= Jiang Pinchao =

Chinese poet (born 1967)

Jiang Pinchao (蒋品超 (Jiǎng Pǐnchāo); born 1967) is a Chinese poet. Four books he either authored or edited are held in the collections of the U.S. Library of Congres , and another book he edited is held in the collection of the National Library of Australia . He is the director of June Fourth Heritage & Culture Association, chief editor of Collection of June Fourth Poems and Collection of Human Right Poems, and the first Chinese author to be blocked by Google. He was sentenced to four years imprisonment for his active participation in the Tiananmen Square protests of 1989 in China.

== Activist ==
=== Sentence ===
Due to his participation in the student democratic movement, he was arrested and jailed for four years and deprived of political rights for two years in the First Jail of the Hubei Province in China. In 1992, along with other political prisoners, he resisted the abuse, but was tortured and confined.

===Internet block===
In 2001 Jiang provoked controversy on the internet. He initiated the "re-ponder the history, be concerned about the politics, commiserate with the public" mindset and proposed the theory of "thoughts of public" and "thoughts of imagination". His topics involved the June Fourth Democratic Movement, the public view of politics in China, and other sensitive questions. He was one of the first to propose such touchy questions in China. Chinese poets took an active part in this controversy, but because of his strong and growing influence, Jiang was blocked from Internet usage by Chinese government officials in 2004.

===Google block===
On September 16, 2004, American Dynamic Internet issued a research report focusing on Jiang, revealing that Jiang was blocked by the Google search engine. The same day, Yisha and Shaojun Li, two authors who had argued with Jiang, were presented an annual prize in the Chinese "New Poetry" sub-culture.

Because Google broke its promise of "Don't be evil", the matter attracted international attention. The United States Congress and Secretary of State, Condoleezza Rice, held hearings on the subject. On April 14, 2005, Jiang was nominated for "The President Culture Prize" in Taiwan.

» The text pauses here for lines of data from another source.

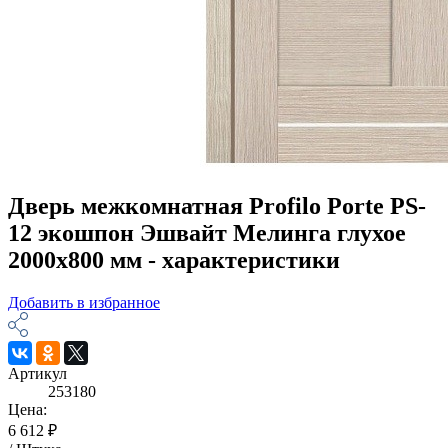
Дверь межкомнатная Profilo Porte PS-
12 экошпон Эшвайт Мелинга глухое
2000х800 мм - характеристики
Добавить в избранное
Артикул
253180
Цена:
6 612 ₽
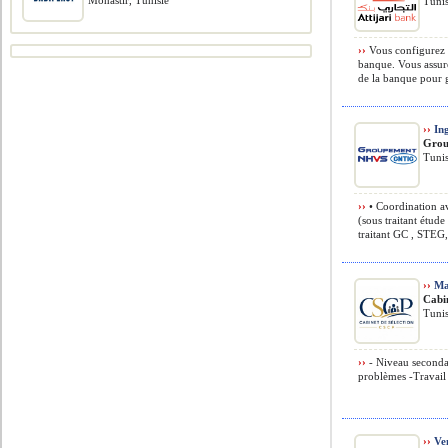
Monastir, Tunisie
Tunis
››
Vous configurez 
banque. Vous assure
de la banque pour g
››
Ing
Grou
Tunis
››
• Coordination av
(sous traitant étude
traitant GC , STEG, 
››
Ma
Cabin
Tunis
››
- Niveau secondai
problèmes -Travail 
››
Ven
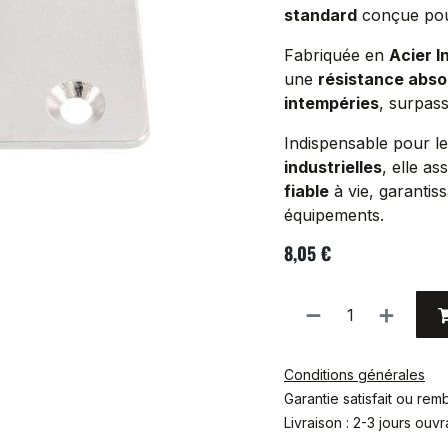
standard
conçue pour
Fabriquée en
Acier I
une
résistance absol
intempéries
, surpas
Indispensable pour le
industrielles
, elle a
fiable
à vie, garantiss
équipements.
8,05
€
Conditions générales
Garantie satisfait ou re
Livraison : 2-3 jours ouv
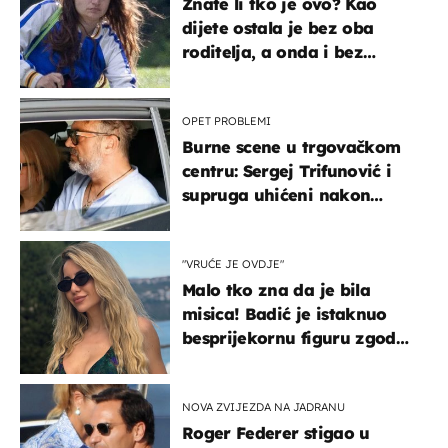
Znate li tko je ovo? Kao
dijete ostala je bez oba
roditelja, a onda i bez
milijuna koje je trebala
naslijediti
OPET PROBLEMI
Burne scene u trgovačkom
centru: Sergej Trifunović i
supruga uhićeni nakon
svađe!
"VRUĆE JE OVDJE"
Malo tko zna da je bila
misica! Badić je istaknuo
besprijekornu figuru zgodne
voditeljice
NOVA ZVIJEZDA NA JADRANU
Roger Federer stigao u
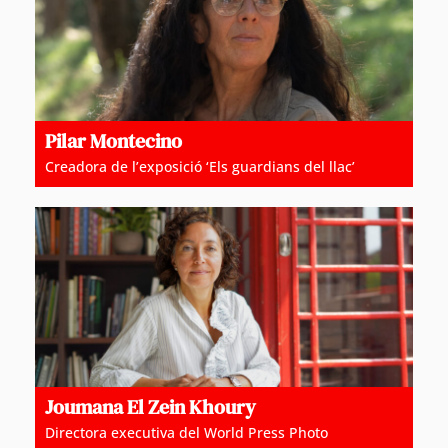
Pilar Montecino
Creadora de l’exposició ‘Els guardians del llac’
Joumana El Zein Khoury
Directora executiva del World Press Photo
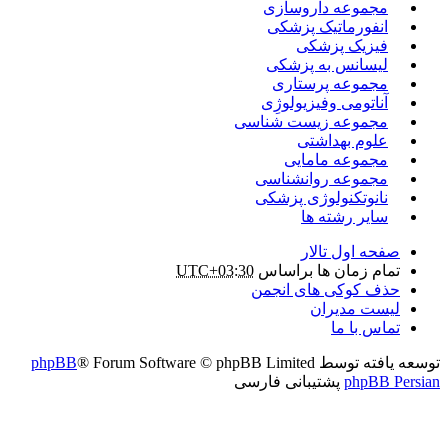
مجموعه داروسازی
انفورماتیک پزشکی
فیزیک پزشکی
لیسانس به پزشکی
مجموعه پرستاری
آناتومی وفیزیولوژِی
مجموعه زیست شناسی
علوم بهداشتی
مجموعه مامایی
مجموعه روانشناسی
نانوتکنولوژی پزشکی
سایر رشته ها
صفحه اول تالار
تمام زمان ها براساس
UTC+03:30
حذف کوکی های انجمن
لیست مدیران
تماس با ما
توسعه یافته توسط
® Forum Software © phpBB Limited
phpBB
phpBB Persian
پشتیبانی فارسی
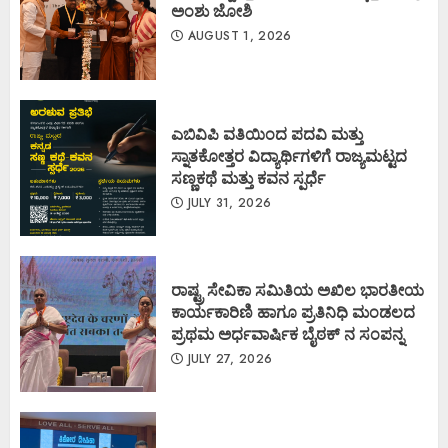
ಅಂಶು ಜೋಶಿ
AUGUST 1, 2026
ಎಬಿವಿಪಿ ವತಿಯಿಂದ ಪದವಿ ಮತ್ತು
ಸ್ನಾತಕೋತ್ತರ ವಿದ್ಯಾರ್ಥಿಗಳಿಗೆ ರಾಜ್ಯಮಟ್ಟದ
ಸಣ್ಣಕಥೆ ಮತ್ತು ಕವನ ಸ್ಪರ್ಧೆ
JULY 31, 2026
ರಾಷ್ಟ್ರ ಸೇವಿಕಾ ಸಮಿತಿಯ ಅಖಿಲ ಭಾರತೀಯ
ಕಾರ್ಯಕಾರಿಣಿ ಹಾಗೂ ಪ್ರತಿನಿಧಿ ಮಂಡಲದ
ಪ್ರಥಮ ಅರ್ಧವಾರ್ಷಿಕ ಬೈಠಕ್ ನ ಸಂಪನ್ನ
JULY 27, 2026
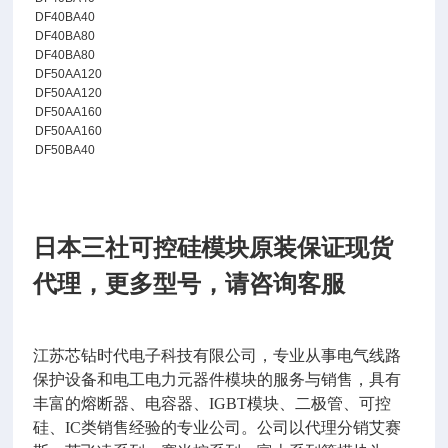
DF40BA40
DF40BA80
DF40BA80
DF50AA120
DF50AA120
DF50AA160
DF50AA160
DF50BA40
日本三社可控硅模块原装保证现货
代理，更多型号，请咨询客服
江苏芯钻时代电子科技有限公司，专业从事电气线路
保护设备和电工电力元器件模块的服务与销售，具有
丰富的熔断器、电容器、
IGBT
模块、二极管、可控
硅、
IC
类销售经验的专业公司。公司以代理分销艾赛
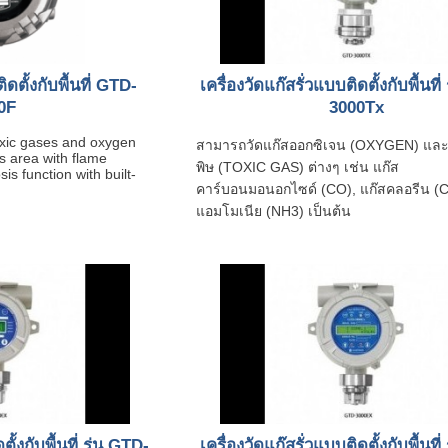
ิดตั้งกับพื้นที่ GTD-
เครื่องวัดแก๊สรั่วแบบติดตั้งกับพื้นที่
0F
3000Tx
oxic gases and oxygen
สามารถวัดแก๊สออกซิเจน (OXYGEN) และก
s area with flame
พิษ (TOXIC GAS) ต่างๆ เช่น แก๊ส
is function with built-
คาร์บอนมอนอกไซด์ (CO), แก๊สคลอรีน (Cl
แอมโมเนีย (NH3) เป็นต้น
ั้งกับพื้นที่ รุ่น GTD-
เครื่องวัดแก๊สรั่วแบบติดตั้งกับพื้นที่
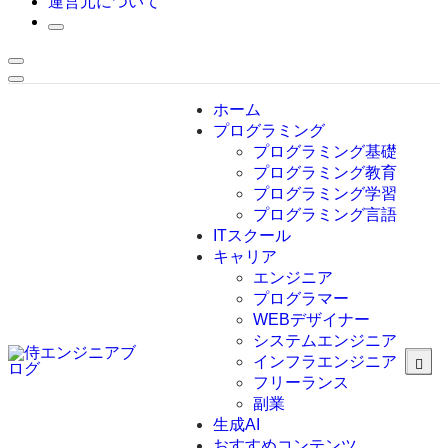
運営元について
ホーム
プログラミング
プログラミング基礎
プログラミング教育
プログラミング学習
プログラミング言語
ITスクール
HTML
CSS
キャリア
C言語
エンジニア
C#
プログラマー
VBA
WEBデザイナー
Go言語
システムエンジニア
Kotlin
インフラエンジニア
Java
JavaScript
フリーランス
PHP
副業
Python
生成AI
SQL
おすすめコンテンツ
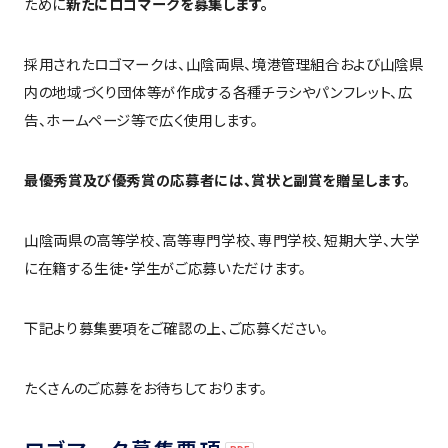
ために
新たにロゴマークを募集します。
採用されたロゴマークは、⼭陰両県、境港管理組合および⼭陰県
内の地域づくり団体等が作成する各種チラシやパンフレット、広
告、ホームページ等で広く使用します。
最優秀賞及び優秀賞の応募者には、賞状と副賞を贈呈します。
⼭陰両県の高等学校、高等専門学校、専門学校、短期⼤学、⼤学
に在籍する生徒・学生がご応募いただけます。
下記より募集要項をご確認の上、ご応募ください。
たくさんのご応募をお待ちしております。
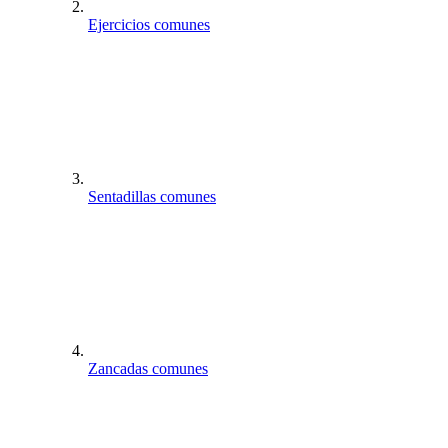
Ejercicios comunes
Sentadillas comunes
Zancadas comunes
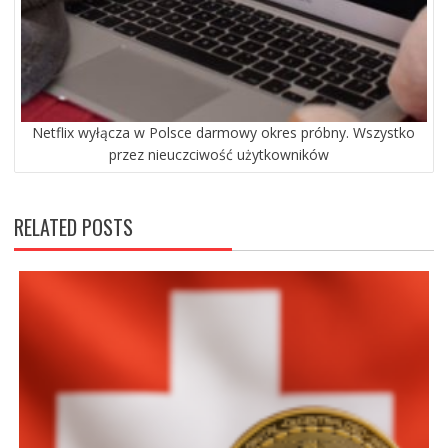
Netflix wyłącza w Polsce darmowy okres próbny. Wszystko
przez nieuczciwość użytkowników
RELATED POSTS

Jiang testified and supported the American Congressional hearing on the internet blockage behavior of Google, Yahoo, Cisco and Microsoft on February 15, 2006. He accepted interviews with over 10 news outlets, including the Associated Press, Yomiuri Shimbun, and the Central News Agency of Taiwan.

===International Fast===
On March 5, 2006, Jiang, along with others, including Jinsheng Wei, Hongbing Yuan and Xue Sheng, launched an international fast, which included ten thousand people, to express support for individuals persecuted by the Chinese government. Jiang organized and presided over another Chinese protest in Los Angeles for similar reasons.